=== Text ===

European Case Law Identifier: ECLI:AT:OGH0002:2024:0020OB00195.23Z.0220.000
Rechtsgebiet: Zivilrecht
Fachgebiet: Erbrecht und Verlassenschaftsverfahren
Entscheidungsart: Ordentliche Erledigung (Sachentscheidung)
Spruch:
Der außerordentlichen Revision wird Folge gegeben.
Das angefochtene Urteil wird dahin abgeändert, dass es – unter Einschluss des unbekämpften Teils – insgesamt wie folgt lautet:
„Die Erbengemeinschaft der klagenden Partei zu 1/3-Anteil einerseits und der erstbeklagten Partei zu 1/3‑Anteil und der zweitbeklagten Partei zu 1/3-Anteil andererseits an dem mit Einantwortungsbeschluss des Bezirksgerichts * vom *, eingeantworteten Nachlass nach dem am * verstorbenen, zuletzt wohnhaft in *, gewesenen J* ist hinsichtlich der Aktiva-Positionen 1, 2, 3, 5, 6, 7 und 8 laut Inventar vom 16. September 2021, nämlich
1. 1/1 Anteil an GST * in EZ * KG * samt Baulichkeiten;
2. 1/1 Anteil an GST * (unbebaut) in EZ * KG *;
3. 1/1 Anteil an GST * (unbebaut) in EZ * KG *;
5. * Guthaben für 146 Mitgliedsanteile;
6. nachlassgegenständliche Fahrnisse in *;
7. Zugmaschine *;
8. Traktor Seilwinde *;
durch gerichtliche Feilbietung entsprechend den vorgenannten Anteilen aufzuheben.“
Die beklagten Parteien sind zur ungeteilten Hand schuldig, der klagenden Partei die mit 17.626,99 EUR (darin enthalten 2.149,31 EUR an USt und 4.731,10 EUR an Barauslagen) bestimmten Verfahrenskosten aller drei Instanzen binnen 14 Tagen zu ersetzen.
Entscheidungsgründe:
[1] Die Streitteile sind je zu einem Drittel Erben nach dem am * 2018 verstorbenen J*, der mit der Erstbeklagten verheiratet war. Diese hatte im Verlassenschaftsverfahren ihr gesetzliches Vorausvermächtnis gemäß § 745 ABGB an der im Haus *, gelegenen Ehewohnung geltend gemacht.
[2] Die Klägerin begehrte mit ihrer Klage die Erbengemeinschaft an dem eingeantworteten Nachlass durch gerichtliche Feilbietung von näher genannten Inventarpositionen, ua drei Liegenschaften, entsprechend den Erbanteilen aufzuheben. In dritter Instanz ist nur mehr jene Liegenschaft mit dem Wohnhaus streitverhangen, das die vormalige Ehewohnung, ein vom Zweitbeklagten gemietetes Geschäftslokal sowie Appartements beinhaltet (Position 1 laut Klage). Nach Ansicht der Klägerin wäre eine Realteilung aufgrund der gemischten, nicht in drei gleichwertige Teile trennbaren Nutzung unmöglich, eine Zivilteilung durch gerichtliche Feilbietung hingegen ohne weiteres durchführbar, weil die Liegenschaft unter Mitübertragung des Vorausvermächtnisses verwertet werden könne. Teilungshindernisse, für welche die Beklagten behauptungs- und beweispflichtig seien, seien deren Vorbringen nicht zu entnehmen, zumal es sich um bloß vorübergehende Zustände handeln müsste.

=== Bereitgestelltes Material ===

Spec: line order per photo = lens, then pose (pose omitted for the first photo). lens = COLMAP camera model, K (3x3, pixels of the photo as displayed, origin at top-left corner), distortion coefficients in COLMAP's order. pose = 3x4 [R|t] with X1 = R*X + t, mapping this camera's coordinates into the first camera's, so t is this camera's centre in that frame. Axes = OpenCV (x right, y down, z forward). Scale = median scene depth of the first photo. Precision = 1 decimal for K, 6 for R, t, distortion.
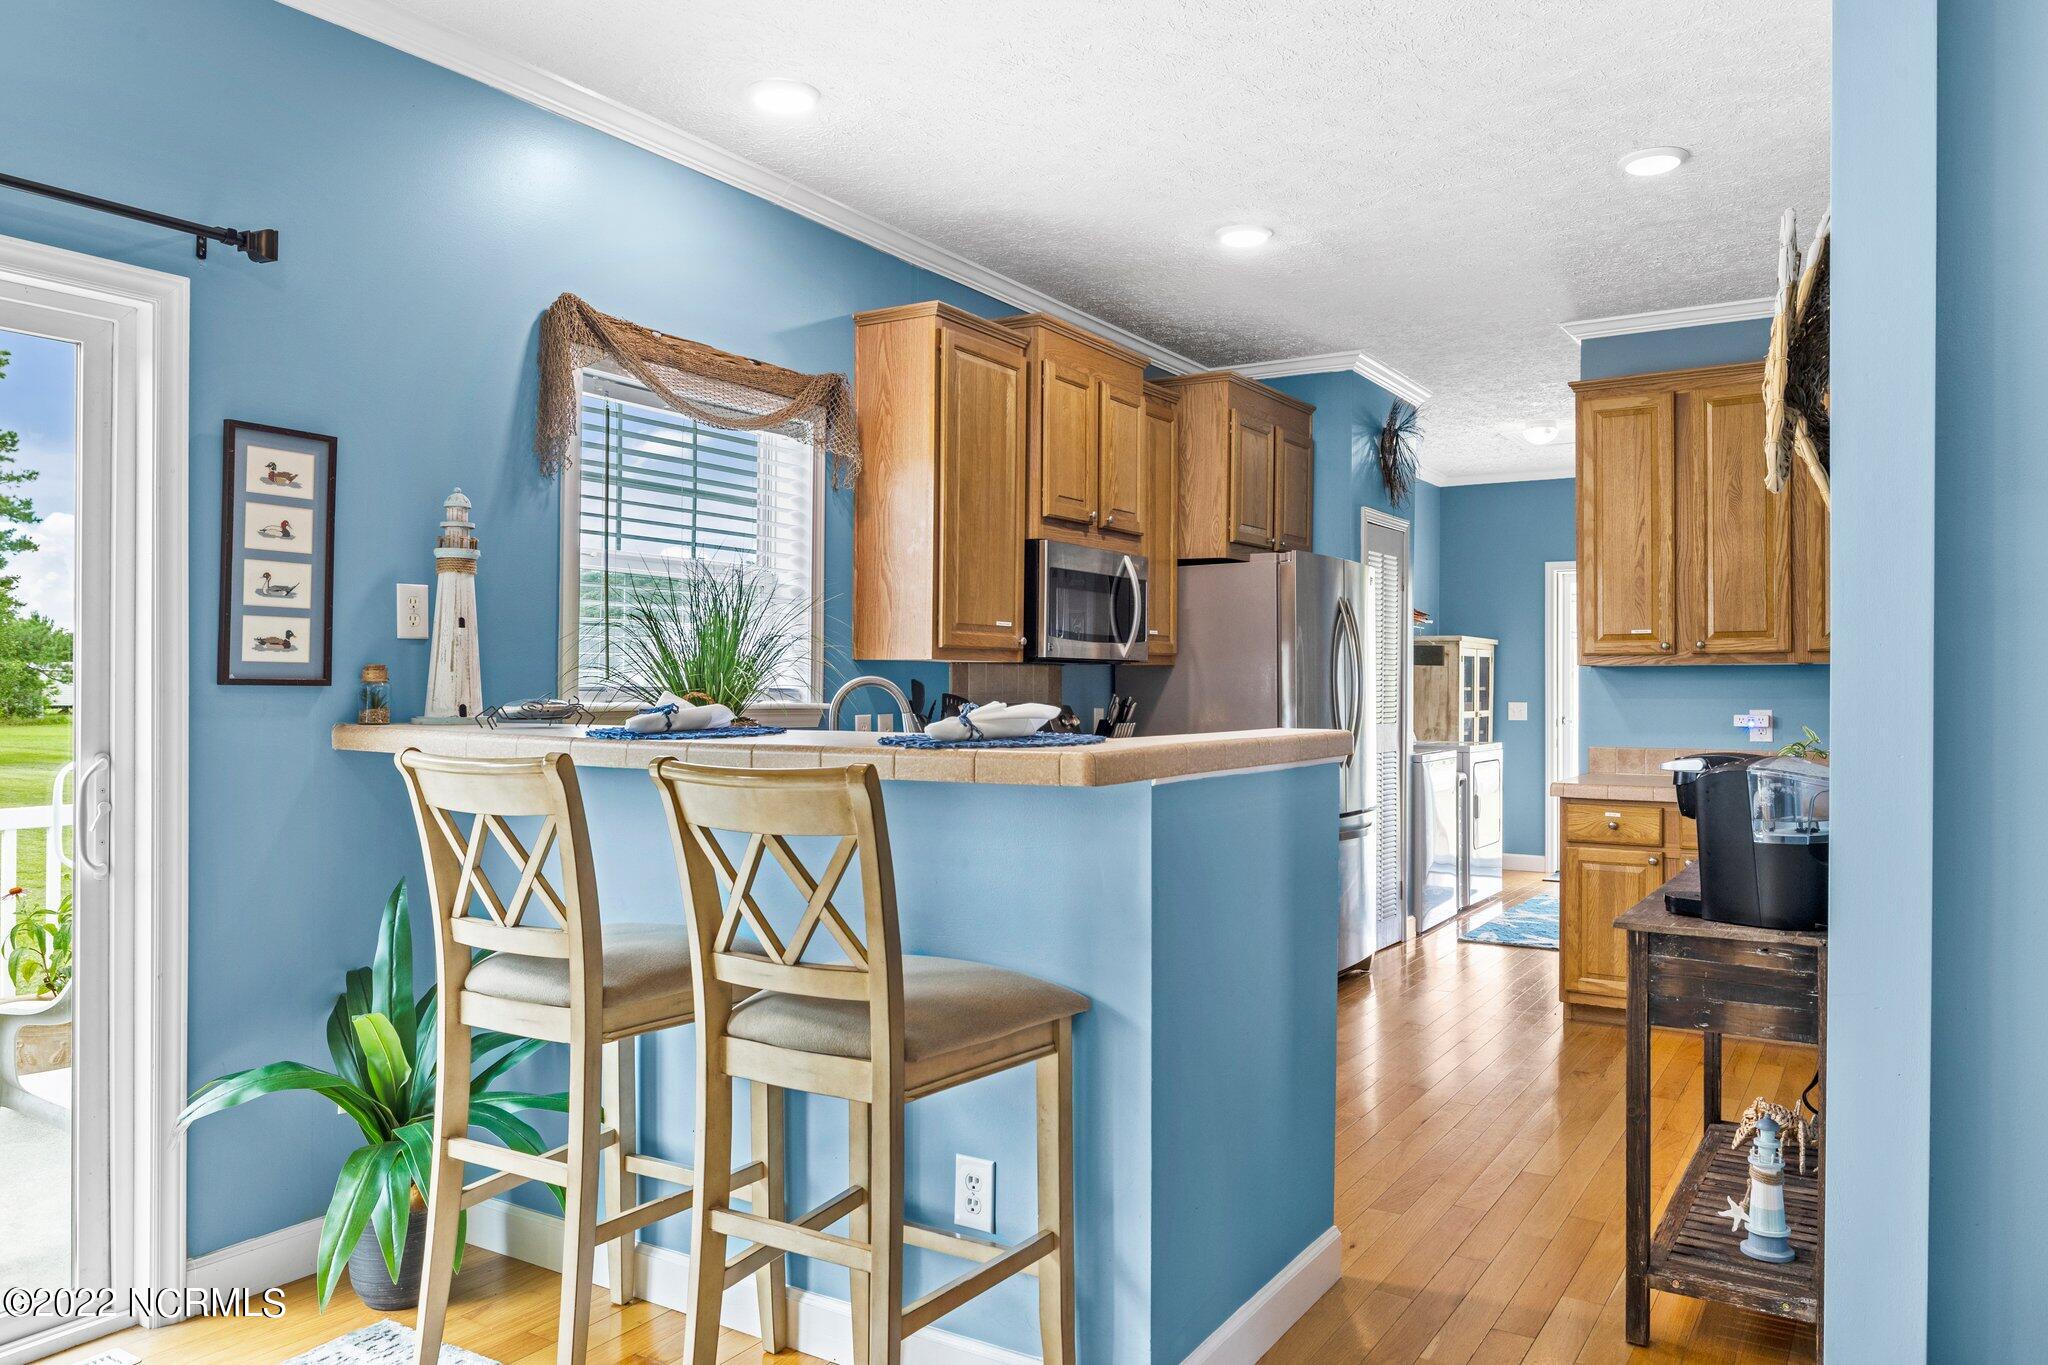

===

**Aufgabenstellung**
Nehmen Sie die Entscheidung über die Erbengemeinschaft bitte nach ihrem letzten Satz wieder auf und schreiben Sie sie weiter. Das Material steht in keinem Zusammenhang mit der Entscheidung über die Erbengemeinschaft.

**Antwortfeld**
[3] Die Beklagten hielten diesem Vorbringen das gesetzliche Vorausvermächtnis der Erstbeklagten und das Bestandverhältnis des Zweitbeklagten entgegen. Das Teilungsbegehren erfolge deswegen zur Unzeit.
[4] Das Erstgericht gab der Erbteilungsklage statt, nicht jedoch hinsichtlich der Liegenschaft mit der Ehewohnung. Zwar sei insoweit eine Realteilung unstrittiger Maßen unmöglich, das Vorausvermächtnis stünde allerdings gemäß der Entscheidung 6 Ob 233/04i einer Zivilteilung durch Feilbietung entgegen, um nicht den mit § 745 ABGB intendierten Erhalt der Ehewohnung zu vereiteln.
[5] Das Berufungsgericht gab einer von der Klägerin erhobenen Berufung nicht Folge, bewertete den Entscheidungsgegenstand mit 30.000 EUR übersteigend und ließ die ordentliche Revision wegen der Einzelfallbezogenheit von Teilungshindernissen nicht zu.
[6] Der Oberste Gerichtshof habe zwar in seiner Entscheidung 5 Ob 209/10m festgehalten, dass das Wohnrecht auch bei einer Zivilteilung durch die Aufnahme in die Versteigerungsbedingungen gesichert werden könne. Die Klägerin habe sich in erster Instanz zur Entkräftung der die Beklagtenseite treffenden Behauptungs- und Beweislast aber nicht (ausreichend) darauf gestützt, dass sie (und die weiteren Erben) verpflichtend für die Aufnahme des obligatorischen Wohnrechts in die Versteigerungsbedingungen zu sorgen hätten und dies das Vermächtnis sichern würde. Im Übrigen sei für den Einwand der Unzeit beachtlich, ob der Wegfall der Belastung absehbar sei, wofür etwa die statistische Lebenserwartung herangezogen werden könne. Das Vorbringen der Klägerin scheitere auch insoweit am Neuerungsverbot sowie am Konkretisierungserfordernis.
[7] Mit ihrer außerordentlichen Revision beantragt die Klägerin, die angefochtenen Entscheidungen in eine gänzliche Klagsstattgebung abzuändern; hilfsweise wird ein Aufhebungsantrag gestellt.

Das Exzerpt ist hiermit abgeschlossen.